[estimatr, robust standard errors, linear models, IV regression, R, regression, model]


Overview

The estimatr package provides a range of commonly-used linear estimators that allow for easily computation of heteroscedasticity robust, cluster-robust, and other design appropriate standard error estimates

In this building block we will walk you through the process of estimating regression coefficients using the most commonly used functions in estimatr: lm_robust() and iv_robust(). We analyse data from the wage2 data set which is an in-built data set in R, provided by the wooldridge package. We are interested in examining how the education level of employees relates to their wages and to do so we use the following regression model:

\(Wage_{i} = \beta_{0} + \beta_{1} Educ_{i} + \mu\)
Variable Description
wage monthly earnings
educ years of education

Load packages

install.packages("estimatr")
install.packages("wooldridge")

library(estimatr)
library(wooldridge)

data(wage2)

Model Estimation

Before diving into the estimatr package, let’s first use the built-in lm() function to estimate our linear model,

\(Wage_{i} = \beta_{0} + \beta_{1} Educ_{i} + \mu\)
reg <- lm(data=wage2, wage~educ)
summary(reg)

Estimation results using lm()

The resulting regression estimates are prone to inefficiency because lm() function is specifically designed to fit linear models that assumes homoscedasticity, which may not always hold true in a specific application. estimatr provides an alternative that offers quick and easy ways to adjust standard errors, allowing for robust and clustered standard errors.

Heteroscedasticity Robust Estimates with lm_robust()

The lm_robust() function is used to get the robust standard errors from a linear regression model.

Let’s re-estimate the model using robust standard errors.

lm_robust(data=wage2, wage~educ, se_type = "HC2")

Estimation results with HC2 standard errors

The se_type argument refers to the sort of standard error that one seeks for in the model.
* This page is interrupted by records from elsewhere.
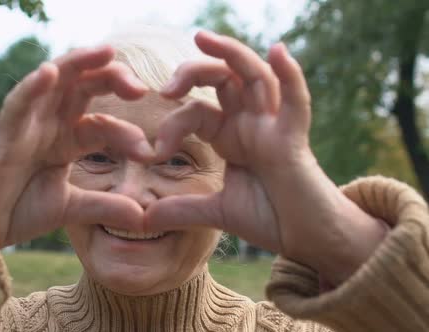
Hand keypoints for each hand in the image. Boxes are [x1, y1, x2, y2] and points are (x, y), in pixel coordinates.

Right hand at [0, 46, 154, 269]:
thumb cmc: (19, 209)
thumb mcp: (70, 207)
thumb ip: (104, 207)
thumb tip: (142, 217)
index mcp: (67, 138)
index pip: (104, 124)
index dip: (128, 134)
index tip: (150, 152)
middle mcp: (50, 124)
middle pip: (84, 88)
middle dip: (112, 79)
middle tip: (139, 87)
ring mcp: (28, 126)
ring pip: (54, 83)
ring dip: (79, 64)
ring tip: (105, 52)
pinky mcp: (5, 136)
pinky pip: (18, 106)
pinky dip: (32, 88)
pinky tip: (49, 72)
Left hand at [146, 31, 385, 283]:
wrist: (307, 239)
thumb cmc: (270, 218)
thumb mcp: (217, 212)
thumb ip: (181, 210)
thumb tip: (143, 219)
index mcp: (230, 136)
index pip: (195, 112)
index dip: (172, 125)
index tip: (154, 153)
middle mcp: (250, 124)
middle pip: (223, 80)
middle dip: (193, 72)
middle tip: (165, 87)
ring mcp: (273, 128)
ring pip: (254, 78)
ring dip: (231, 55)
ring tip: (201, 38)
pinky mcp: (294, 141)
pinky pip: (296, 103)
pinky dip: (290, 75)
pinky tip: (277, 52)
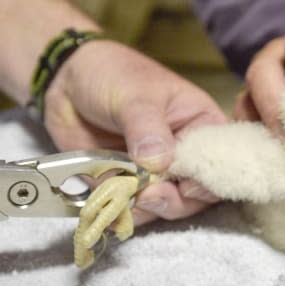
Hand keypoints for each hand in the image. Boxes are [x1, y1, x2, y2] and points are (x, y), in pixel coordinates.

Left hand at [44, 40, 225, 223]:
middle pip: (195, 193)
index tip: (186, 185)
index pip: (219, 161)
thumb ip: (148, 128)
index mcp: (199, 125)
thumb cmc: (113, 74)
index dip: (209, 179)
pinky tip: (111, 203)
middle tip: (150, 194)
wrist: (66, 80)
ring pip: (164, 205)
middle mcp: (183, 153)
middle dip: (174, 199)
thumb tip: (159, 162)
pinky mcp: (128, 184)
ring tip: (128, 197)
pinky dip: (124, 212)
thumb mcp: (136, 96)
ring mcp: (155, 172)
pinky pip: (133, 208)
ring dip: (148, 208)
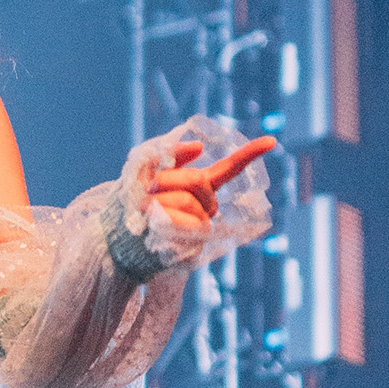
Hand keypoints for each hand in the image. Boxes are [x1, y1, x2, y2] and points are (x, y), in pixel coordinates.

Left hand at [142, 133, 275, 242]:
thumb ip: (170, 154)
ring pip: (187, 201)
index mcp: (198, 187)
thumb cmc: (133, 202)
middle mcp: (205, 207)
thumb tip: (200, 147)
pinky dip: (161, 218)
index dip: (249, 154)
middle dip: (167, 180)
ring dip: (158, 201)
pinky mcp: (192, 246)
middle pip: (198, 181)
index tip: (272, 141)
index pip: (228, 169)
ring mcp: (201, 227)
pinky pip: (181, 223)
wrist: (116, 238)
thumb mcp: (146, 170)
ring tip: (144, 209)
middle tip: (146, 190)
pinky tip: (151, 222)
If nothing is specified, HC2 is used as a default option which includes a small sample correction to improve the accuracy of the standard errors.
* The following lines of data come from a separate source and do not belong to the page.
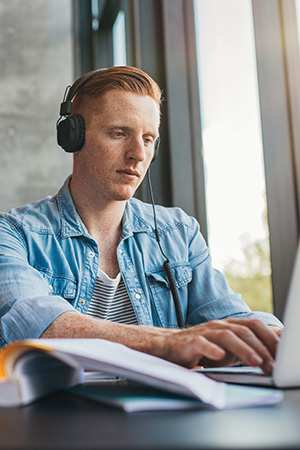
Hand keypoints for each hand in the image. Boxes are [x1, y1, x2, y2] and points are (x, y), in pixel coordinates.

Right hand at [162, 318, 279, 373]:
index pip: (254, 325)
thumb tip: (272, 356)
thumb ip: (247, 349)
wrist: (170, 346)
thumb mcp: (228, 349)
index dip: (269, 337)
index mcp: (230, 325)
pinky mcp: (190, 342)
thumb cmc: (203, 349)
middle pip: (243, 331)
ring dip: (243, 349)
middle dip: (260, 348)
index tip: (280, 354)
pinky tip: (220, 356)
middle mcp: (219, 326)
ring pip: (226, 336)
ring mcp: (204, 332)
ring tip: (255, 361)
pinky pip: (201, 343)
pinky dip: (211, 349)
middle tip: (270, 365)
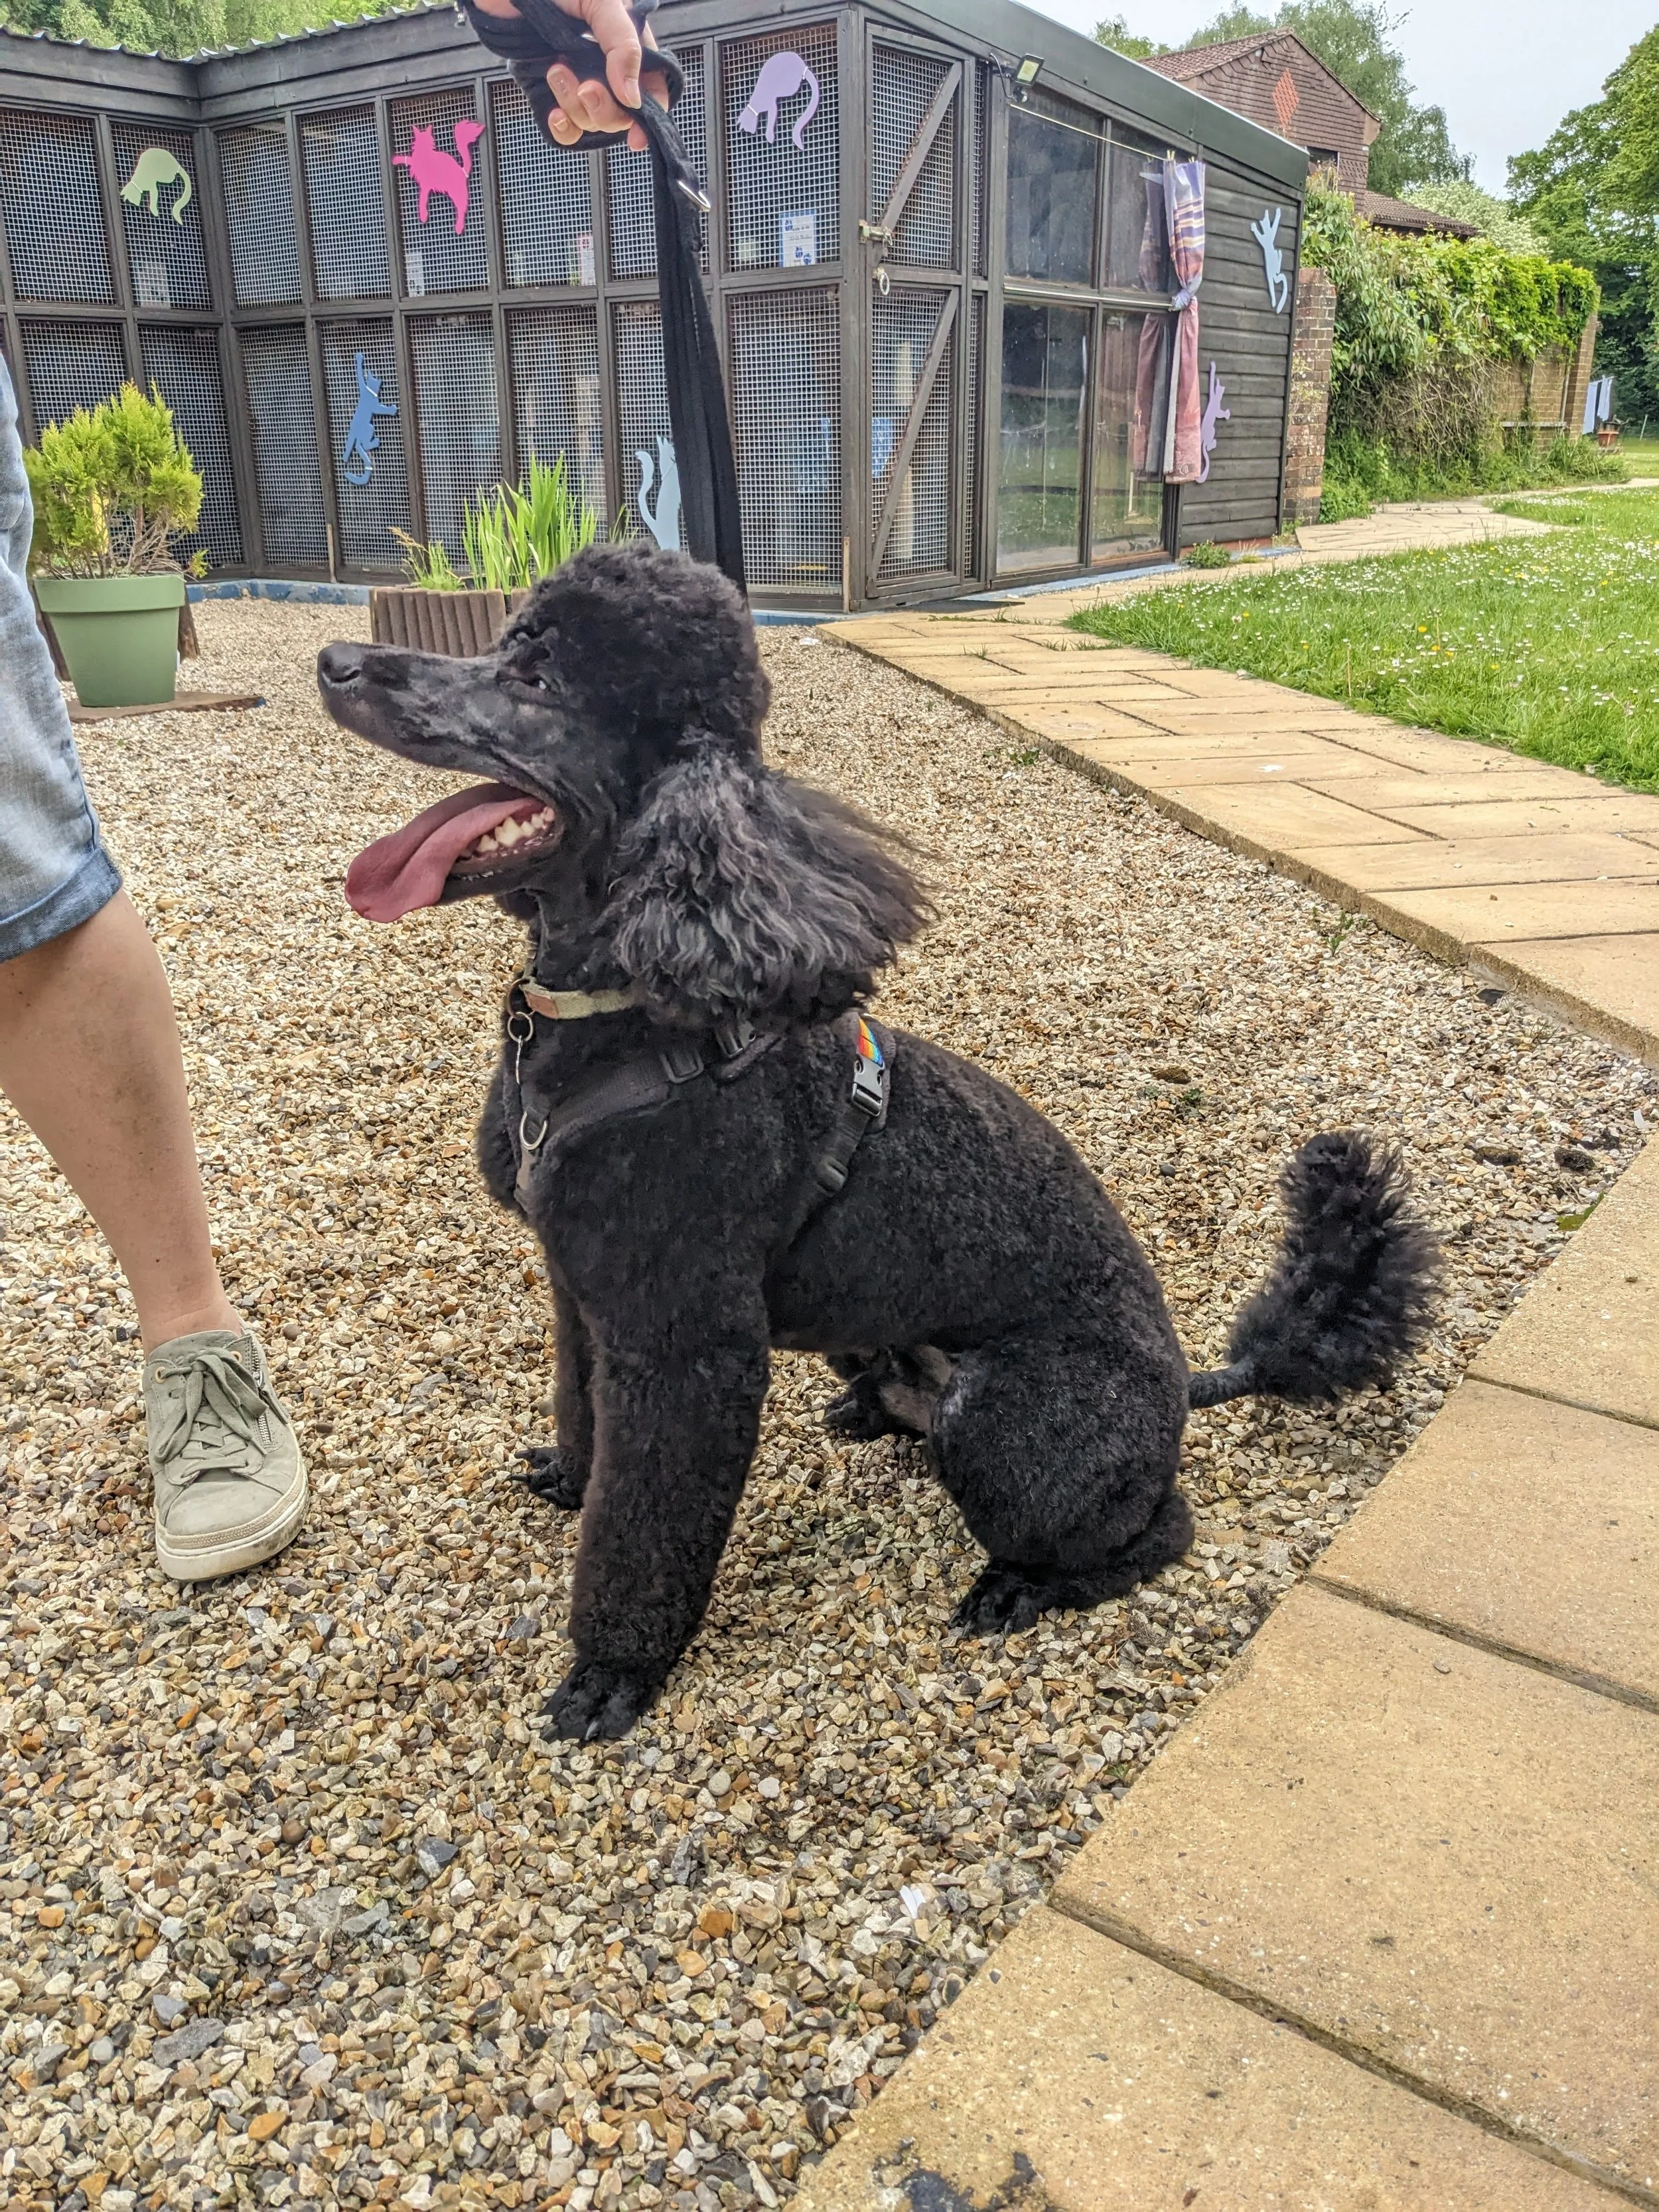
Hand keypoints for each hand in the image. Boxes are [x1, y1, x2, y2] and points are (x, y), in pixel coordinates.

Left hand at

Upon re-estimating the regression model with the HC2 option for heteroscedasticity-robust standard errors, we notice that the standard errors differ from the previous estimation. This discrepancy indicates that the model now accounts for the presence of heteroscedasticity, resulting in more efficient and reliable standard errors.

However, there are different se_types that are appropriate for different assumptions about the error terms and sample size, and one can choose accordingly from them:

  • classical: This option uses the classical or ordinary least squares (OLS) estimator to calculate standard errors. It assumes that the error terms are homoscedastic and uncorrelated with the independent variables.
lm_robust(data=wage2, wage~educ, se_type = "classical")
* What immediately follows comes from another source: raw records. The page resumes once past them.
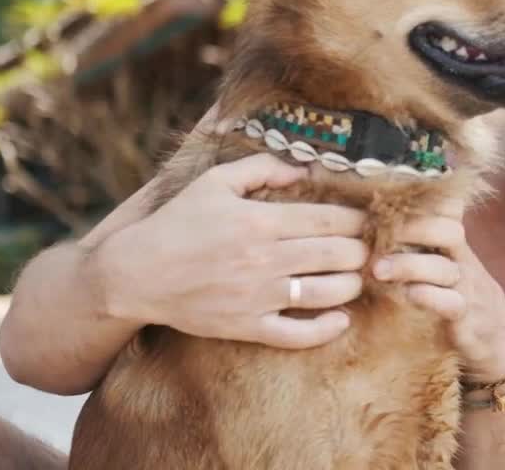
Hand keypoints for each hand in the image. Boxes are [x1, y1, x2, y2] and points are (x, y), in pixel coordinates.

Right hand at [92, 153, 368, 349]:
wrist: (136, 274)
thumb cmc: (178, 222)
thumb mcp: (215, 182)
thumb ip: (263, 168)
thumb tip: (305, 168)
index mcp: (261, 220)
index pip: (332, 219)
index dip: (359, 219)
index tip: (368, 219)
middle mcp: (265, 259)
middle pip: (340, 254)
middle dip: (362, 250)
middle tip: (367, 247)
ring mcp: (258, 297)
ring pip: (329, 293)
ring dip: (353, 284)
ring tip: (355, 276)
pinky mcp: (248, 327)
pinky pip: (299, 335)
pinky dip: (328, 329)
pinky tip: (342, 318)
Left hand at [372, 201, 504, 382]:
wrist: (499, 343)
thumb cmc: (463, 300)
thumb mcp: (450, 270)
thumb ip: (424, 251)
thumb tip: (380, 233)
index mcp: (458, 248)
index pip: (448, 212)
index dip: (421, 204)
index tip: (383, 204)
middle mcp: (465, 263)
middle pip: (448, 231)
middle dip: (412, 227)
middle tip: (374, 232)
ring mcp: (469, 289)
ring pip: (443, 268)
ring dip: (408, 265)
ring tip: (376, 269)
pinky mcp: (468, 318)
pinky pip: (451, 303)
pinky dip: (428, 297)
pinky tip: (407, 294)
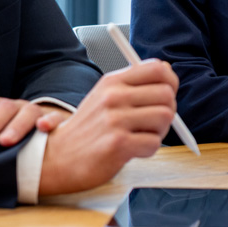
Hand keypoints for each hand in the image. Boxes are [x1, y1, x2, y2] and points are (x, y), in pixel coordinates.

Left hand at [0, 98, 66, 148]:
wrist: (47, 130)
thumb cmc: (14, 138)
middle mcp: (15, 108)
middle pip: (1, 109)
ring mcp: (36, 112)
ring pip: (26, 113)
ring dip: (16, 126)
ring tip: (6, 141)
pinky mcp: (57, 119)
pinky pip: (55, 117)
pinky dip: (49, 121)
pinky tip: (43, 128)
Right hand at [37, 59, 179, 195]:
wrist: (57, 158)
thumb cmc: (86, 129)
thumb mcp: (104, 96)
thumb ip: (132, 85)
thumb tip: (167, 72)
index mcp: (112, 82)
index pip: (157, 68)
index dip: (171, 82)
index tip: (167, 94)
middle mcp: (114, 97)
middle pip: (167, 94)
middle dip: (168, 111)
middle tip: (153, 123)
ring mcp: (115, 120)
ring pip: (165, 117)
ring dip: (159, 131)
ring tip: (142, 136)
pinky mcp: (118, 144)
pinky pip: (154, 143)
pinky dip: (148, 150)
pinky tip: (133, 150)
Estimate the model with classical standard errors

We can observe that this option gives us exactly the same result as we obtained with the lm() function.

  • HC0: This option uses the heteroscedasticity-consistent estimator to calculate standard errors. It allows for heteroscedasticity in the error terms, but does not correct for small sample bias.

  • HC1: This option uses the HC1 estimator to calculate standard errors. It is similar to the HC0 estimator, but includes a different sample correction than the HC2 estimator.

  • HC3: This option uses the HC3 estimator to calculate standard errors. It is similar to the HC2 estimator, but includes a more robust small sample correction that is less sensitive to outliers.

Cluster-Robust Standard Errors

Cluster-robust standard errors are designed to allow for correlation between observations within a cluster. For cluster-robust inference, estimatr provides cluster robust variance estimators: CR0 and CR2(default).

For illustrative purposes let’s create an ID variable that will be used as a cluster variable.

install.packages("dplyr")  # If not already installed
library(dplyr)

# Creating an ID column using row_number()
wage2 <- wage2 %>%
  mutate(ID = row_number())

Now estimate the model with cluster-robust standard errors:

lm_robust(data=wage2, wage~educ, se_type = "CR2", cluster = wage2$ID)


Tip

Check out the mathematical notes for each of the estimators to better understand the formulas used to compute these standard errors to have a more granular understanding of the different use-cases of the different types.

Estimate with iv_robust()

The iv_robust function is used to estimate Instrumental Variable (IV) regressions with heteroscedasticity robust and cluster robust standard errors.

Suppose IQ is a potential instrument (i.e. it is correlated with education but not with the error term) we can obtain the heteroscedasticity robust standard errors as follows:

iv_robust(data=wage2, wage~educ|IQ, se_type = "HC2")

Estimate the IV regression with robust standard errors

Summary
  • estimatr is an R package for linear estimators designed for speed and ease-of-use.

  • Users can easily recover robust, cluster-robust, and other design-appropriate estimates, and options are provided to obtain standard errors that reflect heteroscedasticity.

  • The package includes among others, linear regression estimators like lm_robust() and iv_robust().

  • The standard errors can be adjusted using the se_type and cluster arguments.